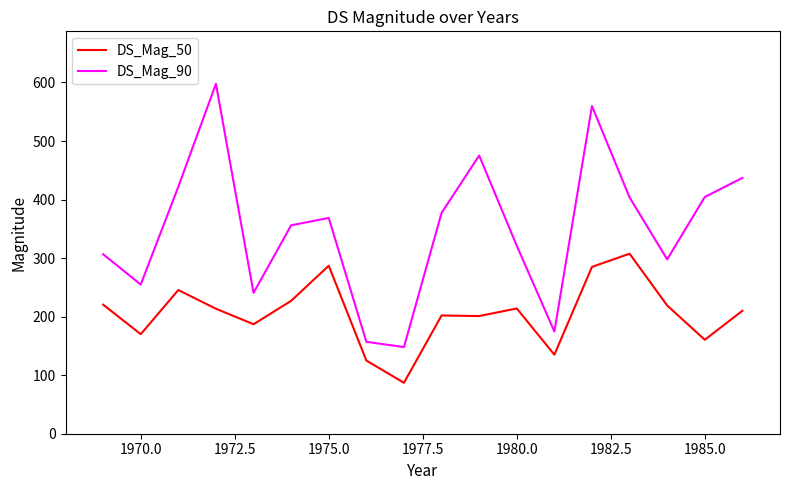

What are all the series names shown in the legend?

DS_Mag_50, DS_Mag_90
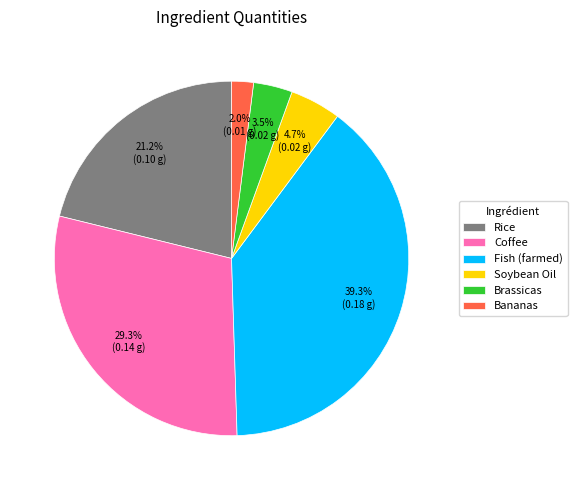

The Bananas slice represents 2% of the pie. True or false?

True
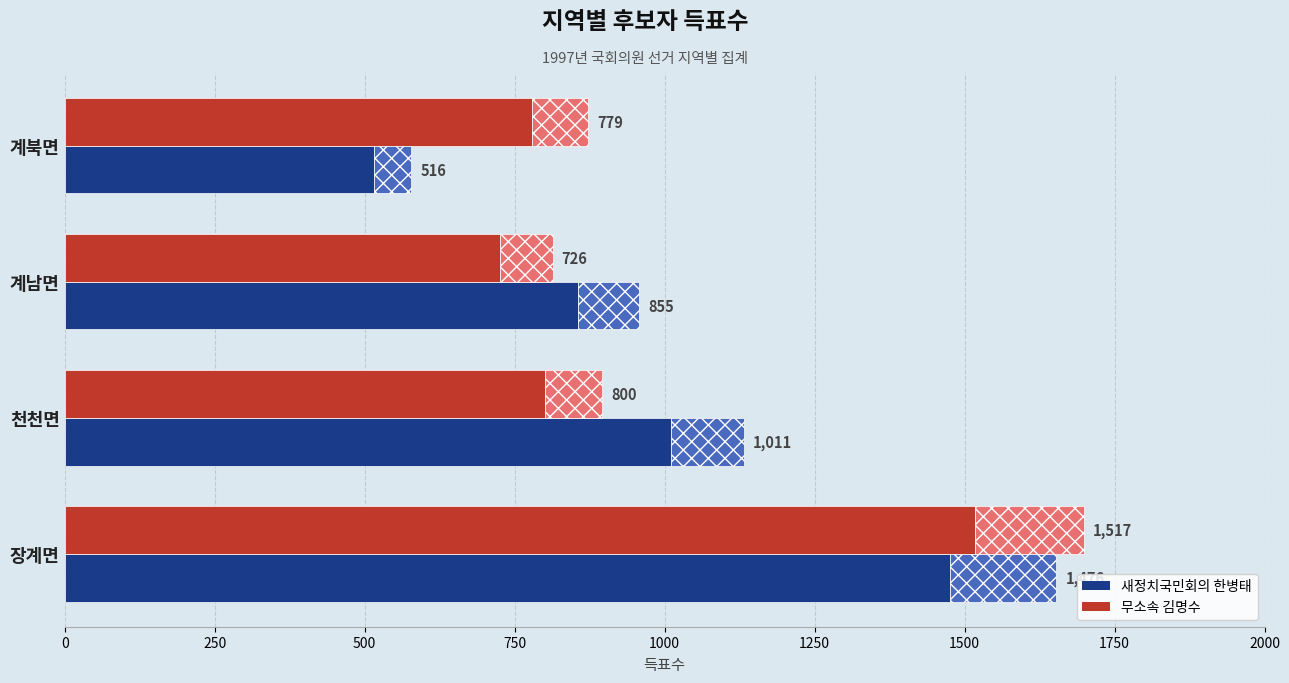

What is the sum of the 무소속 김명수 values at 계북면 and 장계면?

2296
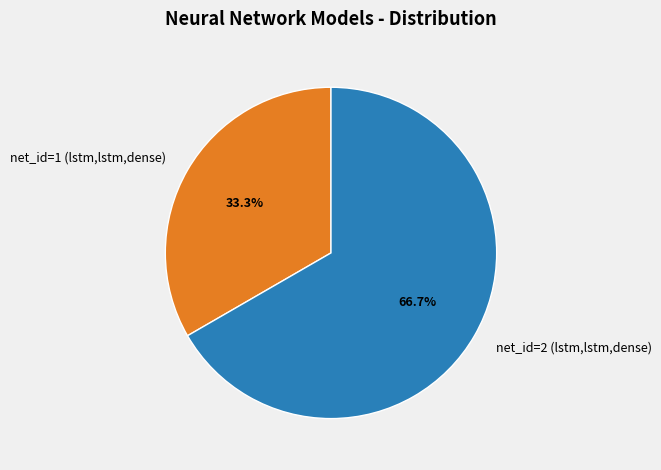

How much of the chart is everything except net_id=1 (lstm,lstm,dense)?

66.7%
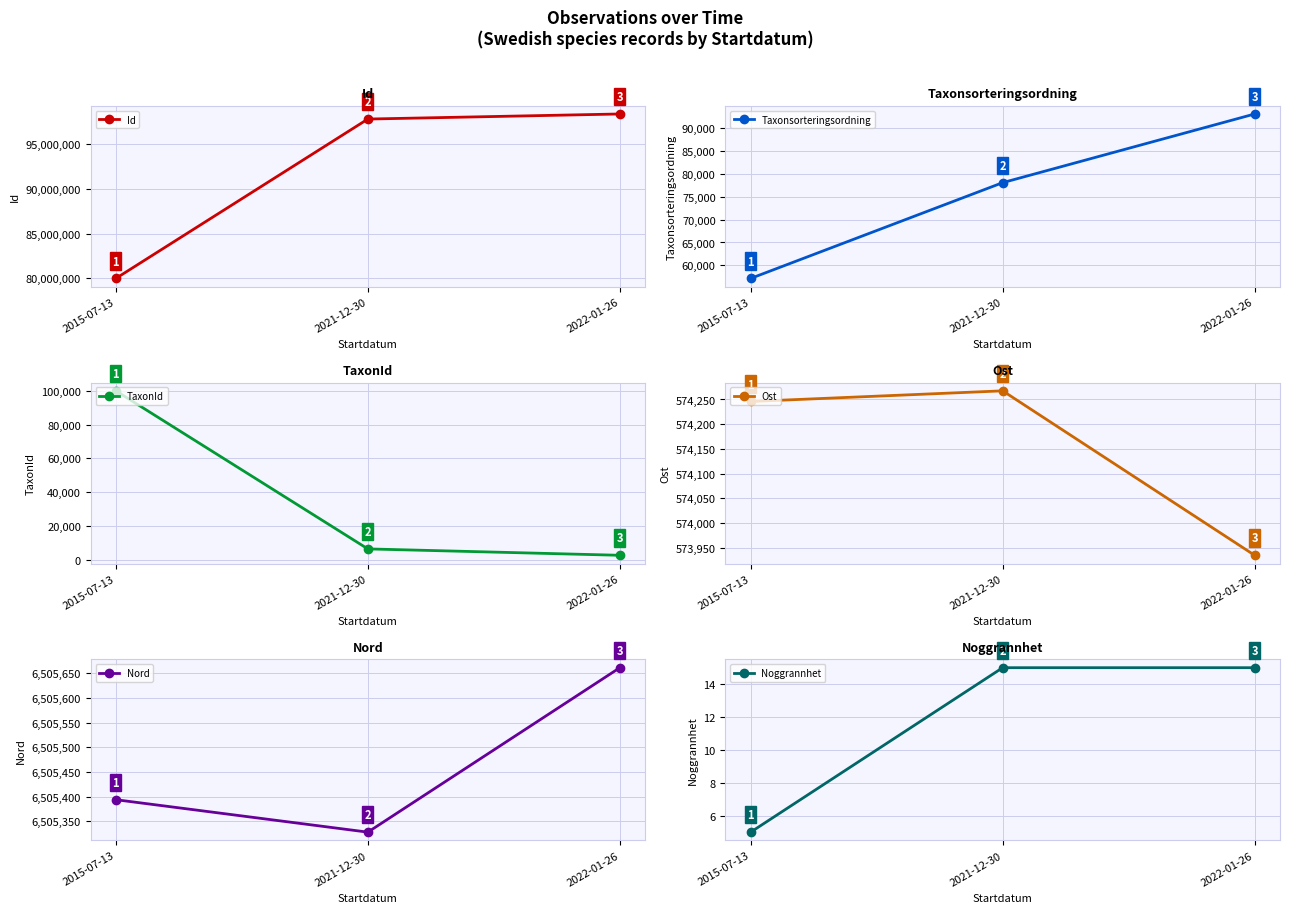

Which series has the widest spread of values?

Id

◆ Problem to solve: Rename "series" to "data series" throughout the items above, reproducing every line otherwise unchanged. Omit the picture lines from your answer.

◆ Solution to the problem:
What are all the data series names shown in the legend?

DS_Mag_50, DS_Mag_90

The Bananas slice represents 2% of the pie. True or false?

True

What is the sum of the 무소속 김명수 values at 계북면 and 장계면?

2296

How much of the chart is everything except net_id=1 (lstm,lstm,dense)?

66.7%

Which data series has the widest spread of values?

Id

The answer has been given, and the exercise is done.